## Excerpted passage
↓↓↓

Loop Until strNotes = ""
End Sub

mdmackillop
08-16-2006, 10:59 AM
Hi Grazzt
Welcome to VBAX
I don't see in your code where you're searching Excel and the result.
Can you post some sample data and your whole code? Use Manage Attachments in the Go Advanced section
Regards
MD

mdmackillop
08-16-2006, 11:59 AM
I tried this searching 30K lines of csv to return the line containing the search value. About 2.5 seconds

Option Explicit
Sub GetData()
Const ForReading = 1
Const TristateUseDefault = -2
Dim MyString As String
Dim fs, f, ts
Dim s As String
Dim i As Long, k As Long, x As Long
MyString = "Data299915"
Set fs = CreateObject("Scripting.FileSystemObject")
Set f = fs.GetFile("C:\AAA\MyData.csv")
Set ts = f.OpenAsTextStream(ForReading, TristateUseDefault)
s = ts.ReadAll
i = InStr(1, s, MyString)
For x = 1 To Len(s)
If Mid(s, x, 1) = vbCr Then
k = k + 1
If InStr(x, s, vbCr) > i Then
Exit For
End If
End If
Next x

MsgBox Split(s, vbCr)(k - 1)
ts.Close
End Sub

mdmackillop
08-16-2006, 12:18 PM
A bit quicker; about 0.5 sec

s = ts.ReadAll
i = InStr(1, s, MyString)
j = 0
For x = 1 To UBound(Split(s, vbCr))
j = InStr(j + 1, s, vbCr)
If j > i Then
Exit For
End If
k = k + 1
Next x
MsgBox Split(s, vbCr)(k)
ts.Close

grazzt
08-16-2006, 12:55 PM
Thanks for your help I will try and implement the code


As for the data it looks like this

Column A
Jon
Mary
Harry
.
.
.

↑↑↑

## Description of the task
Write the next part of the forum thread on searching a CSV file with VBA, starting right after its last line.

## Listed entries

↓↓↓

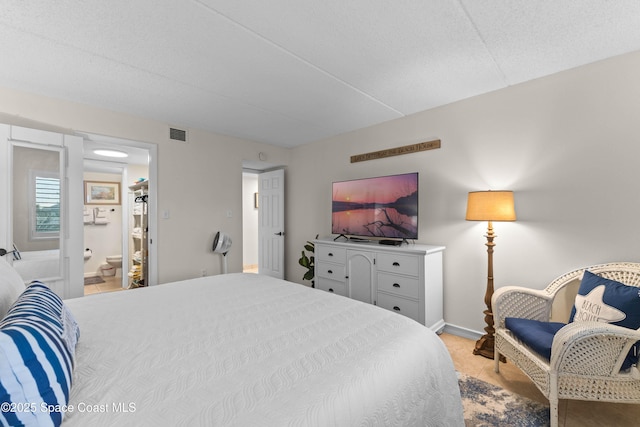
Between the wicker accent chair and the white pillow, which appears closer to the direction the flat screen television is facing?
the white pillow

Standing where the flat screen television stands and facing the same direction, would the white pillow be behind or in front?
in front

↑↑↑
↓↓↓

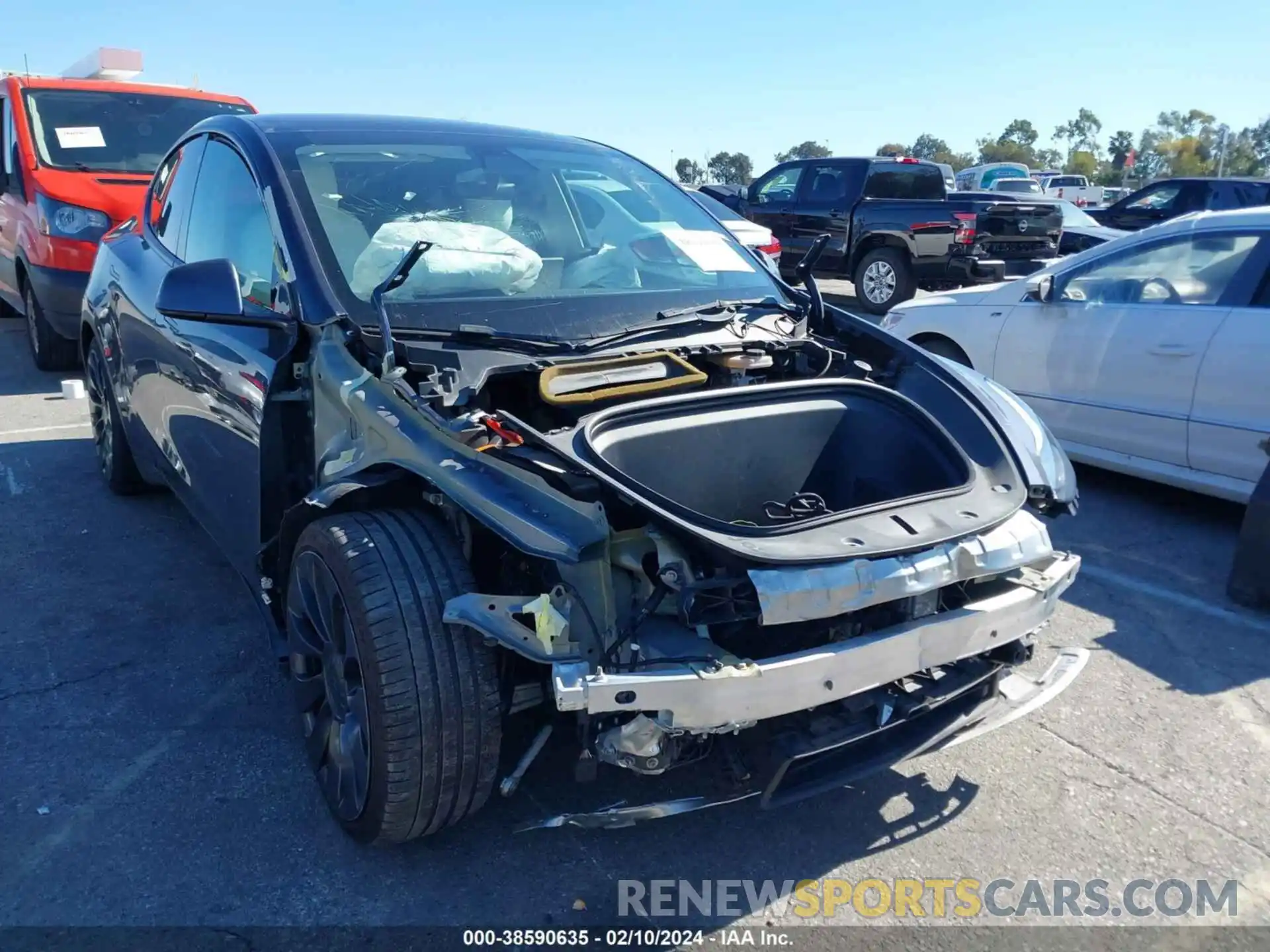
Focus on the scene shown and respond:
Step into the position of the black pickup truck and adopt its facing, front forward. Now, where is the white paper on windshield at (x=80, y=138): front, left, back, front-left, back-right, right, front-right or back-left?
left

↑↑↑

## Response area
line 35,000

I will search each cell in column A and then run the other loop through the .csv to find the name and then diplay a value next to the name in the spreadsheet to say something like column 2 in .csv. It takes a long time on my machine. The original setup was the data in .csv file was in a separate sheet in the excel file. By putting in the .csv, in decreased the time by ~10 fold. But a greedy to reduce the time further.


.csv setup
Jon, 35, Short, ...
Harry, 23, Med, ...
Marry, 89, Tall, ...
.
.
.
Line 1000

mdmackillop
08-16-2006, 01:10 PM
You can use the Split function with a comma separator on a returned line to give the Column item

grazzt
08-16-2006, 01:15 PM
How do you hand multiple columns of data in the .csv file in your example?

mdmackillop
08-16-2006, 02:10 PM
Here's an example

grazzt
08-16-2006, 04:37 PM
I ran the 2 codes.

Mine 25 sec
Yours 20 sec

PC: Celeron 2.8 GHz, 196 meg ram

I have attached the table and file

mdmackillop
08-17-2006, 12:08 AM
What does your code do, and how should I run it?

grazzt
08-17-2006, 05:30 AM
Run the get subGetData (yours) and subGet_Table_Types (mine) and place the Table.csv in an appropriate folder on your dirve and change the path in the code. Basicaly the code will run through Column H and match it to the same name in the .csv file and then place data in a Column I and J for each of the above SUBs.

mdmackillop
08-17-2006, 06:10 AM
Having seen your data, I would approach it differently.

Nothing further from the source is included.